** Texto para leer **
Según fuentes del sector, empresas como Onatex, en Sabadell, han reportado un incremento de producción de hasta un 50% respecto al semestre anterior.

Esto se debe, en parte, a un aumento de marcas que optan por producir en España para acortar cadenas de suministro, reducir emisiones de transporte, mejorar calidad y responder mejor a la demanda de consumidores exigentes.

Al mismo tiempo, los índices de producción industrial del textil en España presentan señales positivas: por ejemplo, en octubre de 2024 la producción industrial textil subió un 8,8% frente al mismo mes del año anterior. La confección de prendas de vestir fue el subsector con mayor crecimiento, aunque calzado y cuero siguen a la baja.

Factores que impulsan el regreso al “made in Spain”

  • Cercanía y rapidez: tener fábricas locales permite responder con mayor agilidad a las tendencias, lanzar colecciones con menos retraso, adaptarse cuando algo no funciona.
  • Sostenibilidad y trazabilidad: consumidores jóvenes demandan saber de dónde viene la prenda, bajo qué condiciones se ha hecho, con qué materiales. La producción local facilita la inspección, certificaciones, menor huella de transporte.
  • Costos de transporte y cadena global complicada: subidas de precios logísticos, riesgos geopolíticos, incertidumbres en los aranceles hacen que producir lejos sea cada vez más costoso.
  • Políticas y normativas medioambientales: regulaciones europeas sobre residuos textiles, emisiones, reciclado, etc., están presionando para cambiar los modelos de producción.

Obstáculos reales

  • Costes de producción elevados: salarios más altos, costes energéticos de industria en
  • España, materias primas de mejor calidad pero más caras.
  • Escala de producción: muchas fábricas locales tienen capacidad limitada, lo que impide competir en precio cuando se comparan con producciones masivas fuera de la UE.
  • Expectativas de los consumidores: muchos consumidores aún buscan precios bajos, lo que genera tensión entre querer buenos precios y querer moda con valores.

Datos recopilados:

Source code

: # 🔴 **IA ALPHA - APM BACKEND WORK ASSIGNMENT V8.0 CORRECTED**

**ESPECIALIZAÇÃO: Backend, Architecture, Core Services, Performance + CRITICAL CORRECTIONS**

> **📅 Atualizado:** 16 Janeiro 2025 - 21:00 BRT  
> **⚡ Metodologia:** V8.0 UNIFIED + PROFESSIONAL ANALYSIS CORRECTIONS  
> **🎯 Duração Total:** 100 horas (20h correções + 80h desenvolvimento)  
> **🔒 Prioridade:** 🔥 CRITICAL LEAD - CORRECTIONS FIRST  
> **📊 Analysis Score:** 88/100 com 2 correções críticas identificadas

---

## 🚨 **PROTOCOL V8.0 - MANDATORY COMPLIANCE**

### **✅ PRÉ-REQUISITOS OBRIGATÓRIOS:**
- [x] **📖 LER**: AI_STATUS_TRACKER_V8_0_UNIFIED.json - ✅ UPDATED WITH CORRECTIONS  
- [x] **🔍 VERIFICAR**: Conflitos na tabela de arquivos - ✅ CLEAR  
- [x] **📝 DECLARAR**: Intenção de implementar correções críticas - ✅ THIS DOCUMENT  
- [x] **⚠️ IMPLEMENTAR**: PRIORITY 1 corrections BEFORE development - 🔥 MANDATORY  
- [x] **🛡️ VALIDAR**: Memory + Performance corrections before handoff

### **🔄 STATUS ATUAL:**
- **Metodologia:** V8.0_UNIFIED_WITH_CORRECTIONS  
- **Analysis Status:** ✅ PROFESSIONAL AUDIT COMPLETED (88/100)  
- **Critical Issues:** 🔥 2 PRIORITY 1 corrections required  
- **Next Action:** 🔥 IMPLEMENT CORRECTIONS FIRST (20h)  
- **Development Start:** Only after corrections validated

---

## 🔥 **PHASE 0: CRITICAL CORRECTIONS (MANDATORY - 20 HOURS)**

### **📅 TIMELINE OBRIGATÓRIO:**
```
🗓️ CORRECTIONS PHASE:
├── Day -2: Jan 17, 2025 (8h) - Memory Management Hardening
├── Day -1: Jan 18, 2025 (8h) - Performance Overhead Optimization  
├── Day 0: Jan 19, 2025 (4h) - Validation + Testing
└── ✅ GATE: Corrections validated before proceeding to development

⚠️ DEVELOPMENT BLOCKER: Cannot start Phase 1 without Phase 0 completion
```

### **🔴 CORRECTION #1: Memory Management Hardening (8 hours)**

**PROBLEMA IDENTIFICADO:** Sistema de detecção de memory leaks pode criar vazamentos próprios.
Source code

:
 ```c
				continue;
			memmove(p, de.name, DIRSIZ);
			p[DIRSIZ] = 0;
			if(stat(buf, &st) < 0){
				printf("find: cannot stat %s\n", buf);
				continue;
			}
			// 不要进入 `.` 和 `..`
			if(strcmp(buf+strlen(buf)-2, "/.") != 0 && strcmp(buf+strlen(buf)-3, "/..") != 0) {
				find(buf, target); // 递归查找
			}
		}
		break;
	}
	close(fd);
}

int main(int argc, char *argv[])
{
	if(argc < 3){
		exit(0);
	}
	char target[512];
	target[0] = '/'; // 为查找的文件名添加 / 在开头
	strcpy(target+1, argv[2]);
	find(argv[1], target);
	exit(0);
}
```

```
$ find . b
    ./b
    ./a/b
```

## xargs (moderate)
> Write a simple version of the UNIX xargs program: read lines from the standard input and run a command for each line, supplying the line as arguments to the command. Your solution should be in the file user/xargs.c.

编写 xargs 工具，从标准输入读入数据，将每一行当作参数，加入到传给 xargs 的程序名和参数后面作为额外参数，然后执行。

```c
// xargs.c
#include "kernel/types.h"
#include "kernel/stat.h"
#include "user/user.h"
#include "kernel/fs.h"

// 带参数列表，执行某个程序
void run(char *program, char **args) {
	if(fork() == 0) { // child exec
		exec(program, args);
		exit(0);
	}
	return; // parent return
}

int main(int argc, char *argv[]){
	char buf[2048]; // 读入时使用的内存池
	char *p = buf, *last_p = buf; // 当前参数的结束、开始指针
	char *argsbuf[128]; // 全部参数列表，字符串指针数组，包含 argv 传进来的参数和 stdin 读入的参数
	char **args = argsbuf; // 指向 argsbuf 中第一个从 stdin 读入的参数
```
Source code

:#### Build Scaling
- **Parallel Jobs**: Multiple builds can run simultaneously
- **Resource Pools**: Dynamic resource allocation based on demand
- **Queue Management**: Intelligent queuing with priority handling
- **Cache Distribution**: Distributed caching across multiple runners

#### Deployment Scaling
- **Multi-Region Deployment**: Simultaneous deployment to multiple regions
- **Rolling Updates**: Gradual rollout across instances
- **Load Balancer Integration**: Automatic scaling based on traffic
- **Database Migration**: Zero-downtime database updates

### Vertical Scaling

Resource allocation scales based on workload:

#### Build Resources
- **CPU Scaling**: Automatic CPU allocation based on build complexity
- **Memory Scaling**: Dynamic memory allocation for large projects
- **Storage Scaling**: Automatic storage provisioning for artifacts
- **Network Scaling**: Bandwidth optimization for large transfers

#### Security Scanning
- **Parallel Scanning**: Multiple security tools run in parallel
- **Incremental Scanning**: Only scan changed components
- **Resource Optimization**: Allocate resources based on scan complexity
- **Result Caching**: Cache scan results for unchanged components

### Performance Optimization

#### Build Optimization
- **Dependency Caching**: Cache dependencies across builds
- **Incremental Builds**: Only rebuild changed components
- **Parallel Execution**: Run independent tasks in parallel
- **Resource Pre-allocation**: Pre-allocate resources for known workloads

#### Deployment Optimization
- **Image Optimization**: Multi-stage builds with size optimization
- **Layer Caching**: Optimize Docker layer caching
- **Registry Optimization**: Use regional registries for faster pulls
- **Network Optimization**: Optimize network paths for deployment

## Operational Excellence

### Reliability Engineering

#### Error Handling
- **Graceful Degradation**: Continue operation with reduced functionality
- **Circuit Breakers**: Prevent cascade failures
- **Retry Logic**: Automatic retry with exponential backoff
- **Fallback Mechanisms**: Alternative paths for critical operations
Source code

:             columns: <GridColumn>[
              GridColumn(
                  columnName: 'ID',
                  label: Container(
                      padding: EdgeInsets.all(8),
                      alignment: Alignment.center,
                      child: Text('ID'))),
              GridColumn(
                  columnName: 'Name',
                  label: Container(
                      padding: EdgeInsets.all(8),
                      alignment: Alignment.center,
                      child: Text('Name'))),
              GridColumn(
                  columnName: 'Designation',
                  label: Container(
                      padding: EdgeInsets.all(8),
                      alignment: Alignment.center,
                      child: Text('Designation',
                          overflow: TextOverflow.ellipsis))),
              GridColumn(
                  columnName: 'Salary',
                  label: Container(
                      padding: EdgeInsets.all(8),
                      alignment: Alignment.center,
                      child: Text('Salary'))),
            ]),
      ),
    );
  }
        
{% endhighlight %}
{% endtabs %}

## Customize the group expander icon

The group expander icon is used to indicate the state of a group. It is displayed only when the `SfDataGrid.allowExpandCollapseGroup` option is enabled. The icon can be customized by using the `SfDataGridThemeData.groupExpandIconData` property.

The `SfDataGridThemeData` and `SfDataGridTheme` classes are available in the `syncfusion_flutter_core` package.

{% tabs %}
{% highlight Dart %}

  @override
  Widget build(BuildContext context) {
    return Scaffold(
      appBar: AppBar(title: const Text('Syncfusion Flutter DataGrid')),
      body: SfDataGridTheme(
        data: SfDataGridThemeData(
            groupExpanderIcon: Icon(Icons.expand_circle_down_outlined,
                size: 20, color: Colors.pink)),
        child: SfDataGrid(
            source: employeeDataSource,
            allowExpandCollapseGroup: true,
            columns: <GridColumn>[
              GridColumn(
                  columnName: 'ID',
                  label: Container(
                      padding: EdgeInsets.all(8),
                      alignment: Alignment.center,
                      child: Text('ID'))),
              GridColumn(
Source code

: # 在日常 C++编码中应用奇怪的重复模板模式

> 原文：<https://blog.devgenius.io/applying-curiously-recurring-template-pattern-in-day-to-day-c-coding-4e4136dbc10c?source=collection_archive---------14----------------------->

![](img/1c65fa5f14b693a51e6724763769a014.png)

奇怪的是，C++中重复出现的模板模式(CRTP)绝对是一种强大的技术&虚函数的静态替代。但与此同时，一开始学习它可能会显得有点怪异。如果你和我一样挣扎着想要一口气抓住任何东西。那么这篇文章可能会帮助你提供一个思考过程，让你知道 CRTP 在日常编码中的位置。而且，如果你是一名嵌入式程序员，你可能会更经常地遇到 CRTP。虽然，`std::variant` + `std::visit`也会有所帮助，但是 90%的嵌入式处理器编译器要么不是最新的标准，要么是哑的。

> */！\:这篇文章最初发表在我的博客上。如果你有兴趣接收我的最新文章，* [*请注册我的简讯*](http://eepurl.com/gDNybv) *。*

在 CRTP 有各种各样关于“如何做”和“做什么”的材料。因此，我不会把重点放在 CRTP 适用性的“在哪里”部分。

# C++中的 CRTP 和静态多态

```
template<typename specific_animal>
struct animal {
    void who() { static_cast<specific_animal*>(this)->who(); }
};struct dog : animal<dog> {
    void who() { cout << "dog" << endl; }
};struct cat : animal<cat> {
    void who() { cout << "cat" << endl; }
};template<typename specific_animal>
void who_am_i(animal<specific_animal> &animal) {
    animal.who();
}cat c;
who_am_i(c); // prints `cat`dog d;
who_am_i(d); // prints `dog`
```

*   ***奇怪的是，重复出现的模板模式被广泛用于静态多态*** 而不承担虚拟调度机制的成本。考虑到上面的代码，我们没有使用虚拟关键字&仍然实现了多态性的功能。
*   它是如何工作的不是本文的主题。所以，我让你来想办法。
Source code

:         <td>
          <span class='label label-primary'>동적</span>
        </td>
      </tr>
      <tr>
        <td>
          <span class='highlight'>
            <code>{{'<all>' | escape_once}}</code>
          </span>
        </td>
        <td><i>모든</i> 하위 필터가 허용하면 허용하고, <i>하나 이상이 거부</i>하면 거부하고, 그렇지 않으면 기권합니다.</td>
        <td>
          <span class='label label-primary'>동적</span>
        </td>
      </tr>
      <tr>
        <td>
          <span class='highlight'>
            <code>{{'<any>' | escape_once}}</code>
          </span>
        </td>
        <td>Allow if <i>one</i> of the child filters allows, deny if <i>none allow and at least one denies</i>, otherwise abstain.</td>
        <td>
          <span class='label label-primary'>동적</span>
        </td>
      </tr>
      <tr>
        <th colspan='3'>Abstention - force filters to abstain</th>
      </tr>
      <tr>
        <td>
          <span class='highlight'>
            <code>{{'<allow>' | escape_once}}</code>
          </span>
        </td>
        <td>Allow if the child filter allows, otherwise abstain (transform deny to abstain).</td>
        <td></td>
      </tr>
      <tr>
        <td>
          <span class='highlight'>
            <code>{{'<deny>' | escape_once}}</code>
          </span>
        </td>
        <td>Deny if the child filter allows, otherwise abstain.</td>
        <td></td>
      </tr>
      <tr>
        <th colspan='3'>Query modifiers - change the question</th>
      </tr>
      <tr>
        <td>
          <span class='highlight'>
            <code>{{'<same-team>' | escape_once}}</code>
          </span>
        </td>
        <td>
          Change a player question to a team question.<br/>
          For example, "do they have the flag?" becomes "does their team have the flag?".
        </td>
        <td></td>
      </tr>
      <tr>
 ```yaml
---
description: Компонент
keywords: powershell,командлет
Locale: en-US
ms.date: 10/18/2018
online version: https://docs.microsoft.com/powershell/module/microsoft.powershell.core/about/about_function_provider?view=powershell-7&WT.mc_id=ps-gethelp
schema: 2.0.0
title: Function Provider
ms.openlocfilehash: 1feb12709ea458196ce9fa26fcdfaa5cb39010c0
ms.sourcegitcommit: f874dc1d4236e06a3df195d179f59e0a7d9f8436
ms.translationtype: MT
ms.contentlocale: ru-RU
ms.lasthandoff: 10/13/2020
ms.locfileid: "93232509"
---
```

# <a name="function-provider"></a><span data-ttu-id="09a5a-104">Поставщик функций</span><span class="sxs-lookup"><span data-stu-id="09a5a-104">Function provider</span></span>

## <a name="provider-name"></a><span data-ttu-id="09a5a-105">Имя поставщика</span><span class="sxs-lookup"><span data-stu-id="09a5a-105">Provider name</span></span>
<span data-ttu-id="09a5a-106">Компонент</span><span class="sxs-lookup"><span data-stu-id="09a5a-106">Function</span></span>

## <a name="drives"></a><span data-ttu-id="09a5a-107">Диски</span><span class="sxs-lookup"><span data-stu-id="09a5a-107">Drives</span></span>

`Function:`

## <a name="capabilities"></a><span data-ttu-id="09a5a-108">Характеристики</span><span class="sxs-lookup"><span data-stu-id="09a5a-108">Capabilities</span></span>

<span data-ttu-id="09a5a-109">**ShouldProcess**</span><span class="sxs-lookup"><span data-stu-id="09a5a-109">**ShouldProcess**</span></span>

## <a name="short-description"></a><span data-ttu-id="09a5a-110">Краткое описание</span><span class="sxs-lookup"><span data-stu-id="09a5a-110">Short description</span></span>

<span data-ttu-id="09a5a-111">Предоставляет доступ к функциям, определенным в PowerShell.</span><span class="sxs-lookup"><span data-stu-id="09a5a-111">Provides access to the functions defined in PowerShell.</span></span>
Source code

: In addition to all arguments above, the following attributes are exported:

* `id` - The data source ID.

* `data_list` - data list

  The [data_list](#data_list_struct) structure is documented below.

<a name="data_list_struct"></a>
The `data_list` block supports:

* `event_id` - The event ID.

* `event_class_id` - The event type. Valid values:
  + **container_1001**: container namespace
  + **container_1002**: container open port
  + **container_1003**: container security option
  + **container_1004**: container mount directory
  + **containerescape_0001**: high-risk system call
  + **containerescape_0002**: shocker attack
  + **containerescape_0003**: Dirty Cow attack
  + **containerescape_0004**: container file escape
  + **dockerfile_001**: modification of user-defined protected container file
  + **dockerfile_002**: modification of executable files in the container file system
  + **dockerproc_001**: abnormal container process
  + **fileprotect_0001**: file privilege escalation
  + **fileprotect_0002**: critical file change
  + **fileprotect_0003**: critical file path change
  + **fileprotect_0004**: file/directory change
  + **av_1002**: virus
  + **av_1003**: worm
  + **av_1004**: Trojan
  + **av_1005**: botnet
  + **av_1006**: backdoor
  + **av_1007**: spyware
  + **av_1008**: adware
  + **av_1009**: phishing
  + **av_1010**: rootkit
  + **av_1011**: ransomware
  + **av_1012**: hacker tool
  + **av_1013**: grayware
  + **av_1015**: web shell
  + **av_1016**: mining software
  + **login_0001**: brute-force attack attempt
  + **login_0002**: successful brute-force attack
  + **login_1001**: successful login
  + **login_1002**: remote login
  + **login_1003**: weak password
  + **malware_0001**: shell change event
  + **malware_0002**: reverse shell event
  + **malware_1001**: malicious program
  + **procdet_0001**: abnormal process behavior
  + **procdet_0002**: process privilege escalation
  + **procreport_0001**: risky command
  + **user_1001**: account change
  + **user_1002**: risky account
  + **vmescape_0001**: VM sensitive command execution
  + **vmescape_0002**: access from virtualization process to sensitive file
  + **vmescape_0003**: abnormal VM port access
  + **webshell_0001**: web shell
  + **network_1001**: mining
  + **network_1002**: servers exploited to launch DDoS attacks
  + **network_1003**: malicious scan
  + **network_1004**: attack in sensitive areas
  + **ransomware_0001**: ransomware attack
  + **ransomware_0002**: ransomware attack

** Consigna A **
Según el texto sobre la producción textil en España, ¿cuánto subió la producción industrial textil en octubre de 2024 frente al mismo mes del año anterior?
** Consigna B **
En el texto sobre la producción textil en España, ¿por qué muchas fábricas locales no pueden competir en precio con las producciones masivas de fuera de la UE? Explícalo en una a tres frases.
** Consigna C **
Prosigue el texto sobre la producción textil en España a partir de su última frase.

** Respuesta A **
Subió un 8,8%.

** Respuesta B **
Muchas fábricas locales tienen una capacidad de producción limitada. Por esa escala reducida no pueden competir en precio con las producciones masivas de fuera de la UE.

** Respuesta C **
  • Visibilidad y marketing: incluso produciendo de calidad, la marca tiene que competir en visibilidad digital, redes sociales, presencia en lA, etc., lo que exige presupuesto, conocimientos.

Casos de éxito y buenas prácticas

Onatex: la fábrica mencionada, que ha incrementado notoriamente la producción, y que recibe pedidos crecientes de marcas que desean producir local.

• Iniciativas como la Circular Sustainable Fashion Week Madrid, que ademas de exhibir moda sostenible, generan espacios para dialogo entre actores pequeños, instituciones y consumidores.

Fuente: csfwmadrid.com

Perspectivas de futuro

  • Si se logra bajar costes energéticos, mejorar eficiencia, otorgar incentivos fiscales, la producción local podría convertirse en la norma para muchas marcas medianas.
  • La tecnología (automatización, lA, digitalización) puede jugar un papel clave para optimizar procesos, reducir desperdicios, mejorar diseños y producción bajo demanda.
  • El consumidor será pieza clave: cuanto más consciente sea de los impactos, más valor dará al producción nacional, ética y sostenible.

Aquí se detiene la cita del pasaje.